By David Loomis
INDIANA – Cathy Scribe arrived midday Thursday to receive her second Covid-19 vaccination. The Kovalchick Convention and Athletic Complex and its parking lot were empty.
Covid-19 masking and distancing rules were posted on the building’s bank of unlocked glass doors. Scribe entered an empty facility. A manager advised her to return Friday for a weekly Indiana Regional Medical Center-sponsored, walk-in vaccine clinic.
“Last week, they told me to come Thursday or Friday this week,” Scribe, 57, of Indiana, said on the front sidewalk. “Today, they said to come Friday.”
It was not her first vaccination miscue, Scribe said. Two weeks earlier she had been turned away for a second shot because medication she had been prescribed might have reacted with the Pfizer vaccine.
But Scribe said she is far from vaccine-hesitant.
“Not at all,” she said. “I was so ready.”
Scribe said she is treated for immune-system disorders, and she worries about Covid-19 vaccine resisters.
“It’s a disease, and it’s preventable,” Scribe said. “Why not do something about it? Why be disrespectful of those who did get a shot?”

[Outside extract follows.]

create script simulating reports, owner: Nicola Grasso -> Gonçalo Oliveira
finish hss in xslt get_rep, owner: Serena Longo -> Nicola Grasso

Scribe said she has heard false resister arguments that the vaccine is only water. She has heard an unverified claim that a vaccinated patient at the local hospital contracted a breakthrough case of Covid. (The hospital’s public-information office did not respond to a May 20 email.)
But what upsets her are unmasked customers in local convenience stores where masks and gloves are offered free at the front door.

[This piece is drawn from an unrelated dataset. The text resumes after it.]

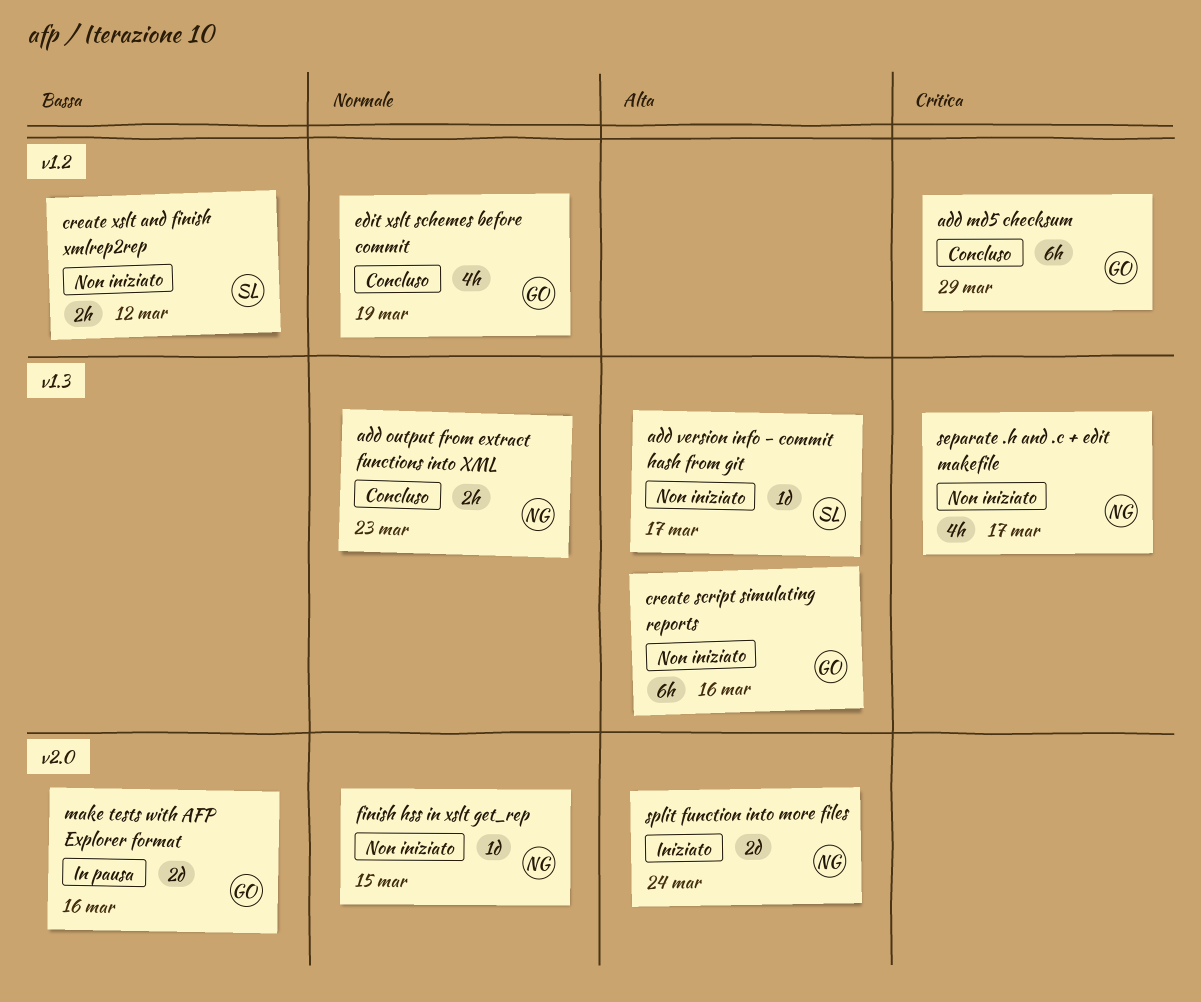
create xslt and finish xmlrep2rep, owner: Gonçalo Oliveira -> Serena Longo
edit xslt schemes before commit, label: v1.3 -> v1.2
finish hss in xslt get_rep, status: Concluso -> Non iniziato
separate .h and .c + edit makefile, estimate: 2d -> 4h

“Only seven of 20 customers had masks on,” Scribe recounted of a recent outing. “There’s not enough enforcement.”
RONALD RILEY, of Indiana, sees a similar lack of support among local officials.
Riley, a retired accountant with 23 years of experience in health-care finance, including 18 years at Lee Hospital in Johnstown, where he was assistant controller, has tracked the region‘s public-health data throughout the pandemic. Lately, he sees insufficient official attention paid to local vaccination resistance.

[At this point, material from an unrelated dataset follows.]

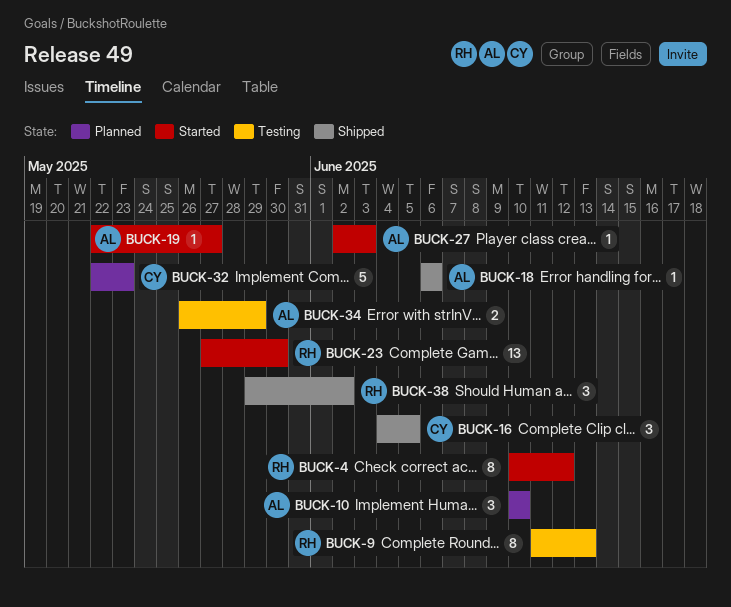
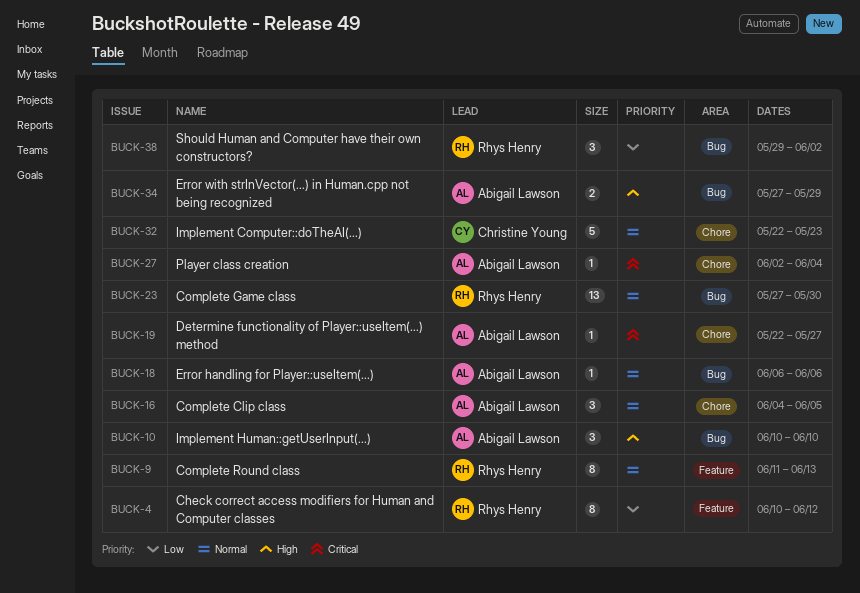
BUCK-16, owner: Christine Young -> Abigail Lawson
BUCK-27, due: Jun 3 -> Jun 4
BUCK-34, start: May 26 -> May 27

“The level of vaccinations for Indiana County continues to fall behind,” Riley reported on May 20. “Vaccine hesitancy has hit all too soon, with only 35% of the population with at least one dose, far less than 46.4% for the state. Indiana County ranks 58th of 67 counties by percentage of population over age 15 receiving at least one dose of the vaccine.”
Riley wrote that the county’s low ranking reflects a familiar official p.r. refrain during the pandemic.
“We should not be surprised at this awful performance,” he wrote. “We have seen it before. The majority commissioners have missed the mark on nearly every significant milestone of the pandemic … and now the vaccine.”
David Loomis, Ph.D., emeritus professor of journalism at Indiana University of Pennsylvania, is editor of The HawkEye.